- **TEXT SHOWN**:
# # # #
And of course all this is so much wasted effort since it's been
overtaken by streaming services anyway.
- June 15
- The Bookshop
is one of those stories where, oh, spoilers, the expected denoument
never arrives, and horrible people get away with being
horrible. You don't even get the satisfaction of them feeling
guilty about being horrible because they clearly don't. I don't
much enjoy this sort of thing; I expect my escapism to right the
wrongs of the world (possibly through blowing up things, driving
fast cars, or throwing out witty dialogue). OH WELL.
- June 14
- Lost track of things here for a bit. Still slowly ripping DVDs;
a few of the more recent ones are TV series and I've not yet decided
how best to auto-rip them.
# # # #
- **WORK TO DO**: From the dated journal entries, quote word for word the passage that opens with the words containing "And of course" and closes with "dialogue). OH WELL.".

- **DATA**:
# # # #
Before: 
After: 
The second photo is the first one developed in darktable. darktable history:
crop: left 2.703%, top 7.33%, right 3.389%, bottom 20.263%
# # # #
- **WRITTEN ANSWER**:
And of course all this is so much wasted effort since it's been
overtaken by streaming services anyway.
- June 15
- The Bookshop
is one of those stories where, oh, spoilers, the expected denoument
never arrives, and horrible people get away with being
horrible. You don't even get the satisfaction of them feeling
guilty about being horrible because they clearly don't. I don't
much enjoy this sort of thing; I expect my escapism to right the
wrongs of the world (possibly through blowing up things, driving
fast cars, or throwing out witty dialogue). OH WELL.